→ Texte fourni:
Moi capitaine

Affiche Moi capitaine
Réalisé par Matteo Garrone
Titre original IO CAPITANO
Pays de production Italie, Belgique
Année 2023
Durée
Musique Andrea Farri
Genre Drame
Distributeur Pathé Films
Acteurs Seydou Sarr, Moustapha Fall, Bamar Kane
Age légal 16 ans
Age suggéré 16 ans
N° cinéfeuilles 913

Critique

Deux cousins, Seydou et Moussa, rêvent d’Europe. Ils veulent quitter le Sénégal pour une vie meilleure, et fantasment d’une réussite dans la chanson. Après six mois de durs labeurs, ils amassent assez de billets pour le grand départ.

N’allons pas par quatre chemins, le film est médiocre. Tout d’abord par son ouverture. Dakar est filmée par un regard de colonisateur. En édulcorant la pauvreté par du folklore, avec ces scènes de danse qui veulent nourrir une image «exotique», Garrone parodie «l’imaginaire africain» d’une bourgeoisie blanche, déconnectée des réalités géopolitiques. Cette bourgeoisie qui ne semble posséder aucune notion des conflits ethniques, de la pauvreté galopante et du changement climatique qui accélère les catastrophes agricoles. Elle semble surtout percevoir la crise migratoire, non pas comme une question de survie, mais comme un simple fantasme.

→ Jeu de données:
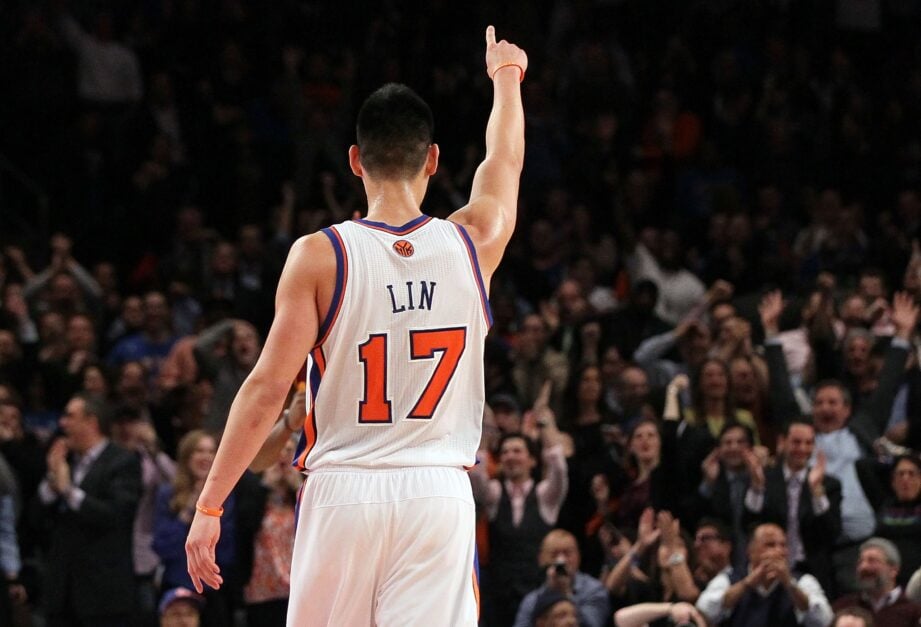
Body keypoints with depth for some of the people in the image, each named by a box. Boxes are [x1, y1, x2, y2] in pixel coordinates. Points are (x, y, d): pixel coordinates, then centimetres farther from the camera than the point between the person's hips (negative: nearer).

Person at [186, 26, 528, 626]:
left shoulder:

→ Activité A: Quels sont tous les acteurs cités dans le texte fourni ?
→ Activité B: D'après le texte fourni, combien de temps Seydou et Moussa travaillent-ils avant de réunir assez d'argent pour partir ?
→ Activité C: Recopiez fidèlement un passage du texte fourni : commencez aux mots contenant "Deux cousins, Seydou" et arrêtez-vous après "le grand départ.".
Ces données proviennent d'une autre source que le texte fourni.

→ Réponse attendue A: Seydou Sarr, Moustapha Fall, Bamar Kane

→ Réponse attendue B: Six mois.

→ Réponse attendue C:
Deux cousins, Seydou et Moussa, rêvent d’Europe. Ils veulent quitter le Sénégal pour une vie meilleure, et fantasment d’une réussite dans la chanson. Après six mois de durs labeurs, ils amassent assez de billets pour le grand départ.